Upskilling The FE Workforce to Meet Changing Needs

Kerry Boffey

Kerry proposes new workforce development initiatives for FE teachers and trainers, including improving colleagues’ digital skills and responding to post-pandemic learning styles.

In the dynamic landscape of post-16 education, the significance of research cannot be overstated. It serves as the compass guiding institutions to accurately meet the evolving needs of developing a future-ready workforce.

Earlier this year the Adult Learning Improvement Network (ALIN) and AMFE started a comprehensive, qualitative and quantitative national research project across all types of providers delivering ESFA-funded learning to identify providers’ workforce development needs. Providers completed online surveys, attended discussion forums and focus groups with information gathered also from in-depth interviews, data analysis and archival study. Aligning this research with the detailed analysis of Ofsted inspection reports carried out by Fellowship of Inspection Nominees, clear patterns and trends have emerged.

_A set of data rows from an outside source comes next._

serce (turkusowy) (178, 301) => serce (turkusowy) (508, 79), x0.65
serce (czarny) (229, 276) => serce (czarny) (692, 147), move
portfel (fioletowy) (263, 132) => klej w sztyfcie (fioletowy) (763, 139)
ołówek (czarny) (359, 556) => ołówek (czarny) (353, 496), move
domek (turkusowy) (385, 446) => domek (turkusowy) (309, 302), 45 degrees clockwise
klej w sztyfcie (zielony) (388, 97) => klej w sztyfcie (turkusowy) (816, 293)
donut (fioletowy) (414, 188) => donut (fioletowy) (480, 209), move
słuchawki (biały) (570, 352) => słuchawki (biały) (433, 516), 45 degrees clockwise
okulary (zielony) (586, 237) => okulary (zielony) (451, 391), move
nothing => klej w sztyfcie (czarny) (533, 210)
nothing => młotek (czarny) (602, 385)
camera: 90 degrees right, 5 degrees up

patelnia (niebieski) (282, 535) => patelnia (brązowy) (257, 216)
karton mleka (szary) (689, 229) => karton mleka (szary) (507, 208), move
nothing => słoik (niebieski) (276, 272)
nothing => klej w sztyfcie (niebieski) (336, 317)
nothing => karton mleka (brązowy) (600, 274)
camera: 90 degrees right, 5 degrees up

The inspection reports reveal a change in Ofsted’s focus, particularly towards supporting staff with their Continuing Professional Development (CPD). Ofsted recognises that a one-size-fits-all approach to CPD isn’t necessarily the answer. Instead it advocates targeted training to enhance teaching skills across all programme types.

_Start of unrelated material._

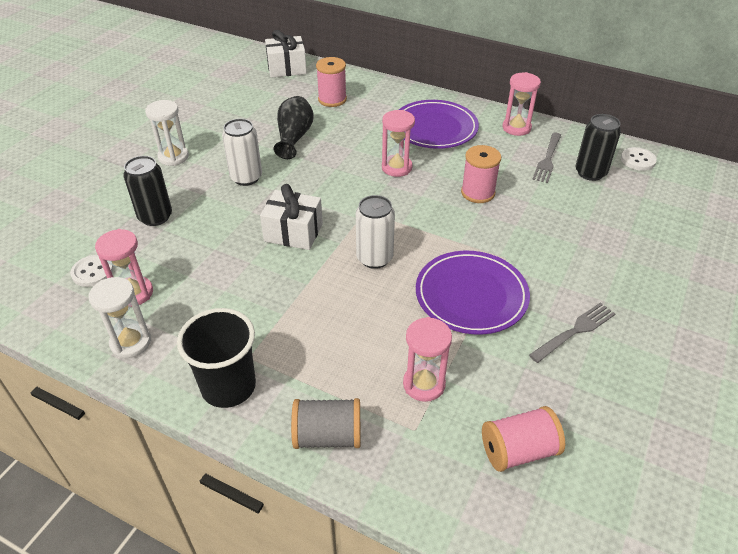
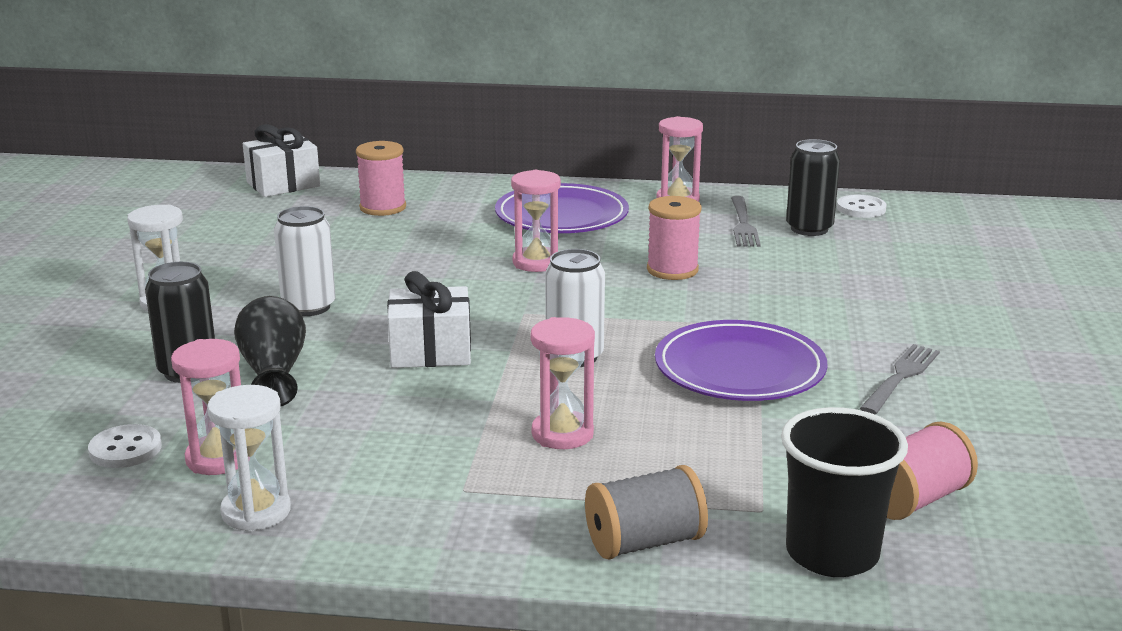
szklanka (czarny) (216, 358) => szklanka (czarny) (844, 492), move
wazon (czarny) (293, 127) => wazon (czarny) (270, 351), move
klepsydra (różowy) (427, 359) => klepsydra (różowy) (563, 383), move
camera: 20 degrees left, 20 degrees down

Having acknowledged this, our research has identified critical threads seen across many industries, different learner and programme types and at all levels. Three T’s are emerging,

Targeted, Timely and Transformative, which are vital for successful CPD planning.

Closing the digital skills gap among provider staff

The digital skills gap among educators is a recurring issue. With technology permeating every aspect of modern life, it’s imperative for educators to stay abreast of digital advancements, but we’re seeing a concerning lack of up-to-date digital skills among staff colleagues. This underscores the need for targeted interventions and resources to bridge this gap effectively.

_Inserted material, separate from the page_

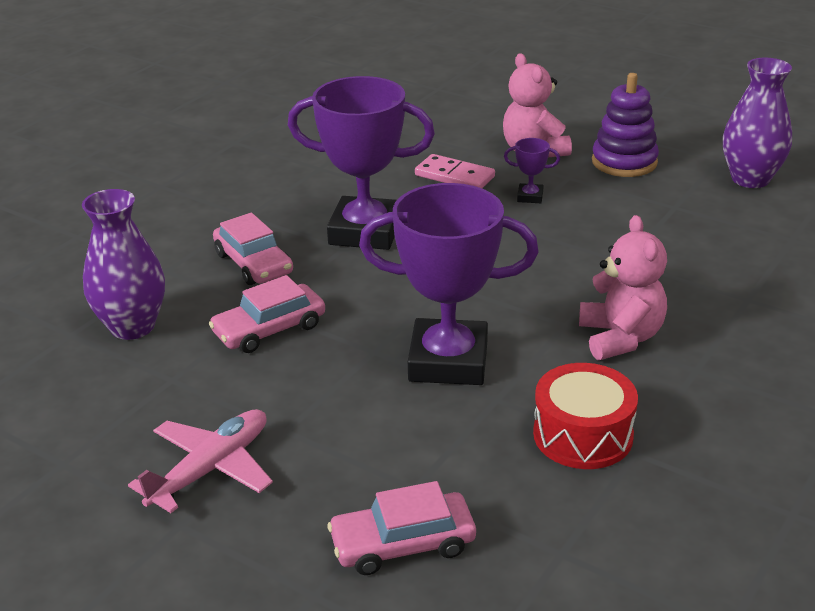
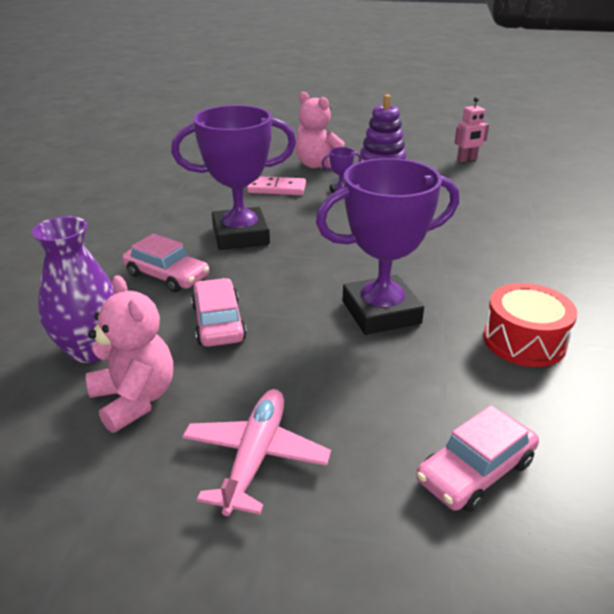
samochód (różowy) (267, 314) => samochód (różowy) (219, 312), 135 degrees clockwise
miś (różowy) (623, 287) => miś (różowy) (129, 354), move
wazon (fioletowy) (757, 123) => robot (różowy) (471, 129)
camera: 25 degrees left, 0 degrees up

Moreover, to address this challenge, assessing digital skills needs and competencies presents a significant challenge for providers. Unlike traditional subjects like English and maths, there is a dearth of standardised assessments for digital literacy. Institutions must innovate in this regard, developing comprehensive frameworks to evaluate digital skills needs, including understanding the advances, opportunities and potential pitfalls presented by AI.

Impact of pandemic on learning styles

Those engaged with teaching and training 16-18 year olds are seeing behavioural changes from previous cohorts. Society changed in many ways during Covid with schooling facing dramatic challenges. As a result, many young people have for example a different approach to learning, to learning in groups and to face an assessment or exam. The expectations of learners, parents and employers have all developed but not necessarily in the same direction. As a result, teachers and trainers have identified the need to develop new strategies which embrace a greater focus on mental health and pastoral support. Some teaching staff do not feel sufficiently well-equipped to deal with these complexities and where training is provided, it can sometimes be retrospective following a situation or incident.

Teaching recruitment challenge

Recruitment is a constant challenge for providers and our focus groups revealed real frustrations, especially after Ofsted further compounded the issue by identifying shortages but was unable to offer solutions to the national shortage in some subject areas. 

More highly technical expert staff are being sourced from various industries. Unfortunately this can be a double-edged sword. These experts bring with them cutting-edge knowledge and experiences essential for learners and apprentices to thrive in a rapidly evolving job market. Yet at the same time, these experts are not trained teachers.

Turning technical experts into effective educators is not a quick task. Those of us with a teaching background know and understand from first hand experience the importance of differentiation, engagement and assessment strategies. Teaching is a craft in itself.

On recruitment in the north of England, Alex Miles, CEO of AMFE, has shared her experiences with FIN members, such as encouraging ex-armed forces personnel to come into teaching or the difficulty in meeting learner demand for study programmes because of the loss of teaching expertise. On a brighter note, initiatives such as skills bootcamps in teaching offer a promising avenue for bringing industry experts into the education fold. By equipping them with teaching skills, these programmes bridge the gap between industry knowledge and pedagogical expertise.

Anticipating industry trends and aligning training programmes accordingly, providers can ensure that their workforce remains agile and adaptable to the demands of the future.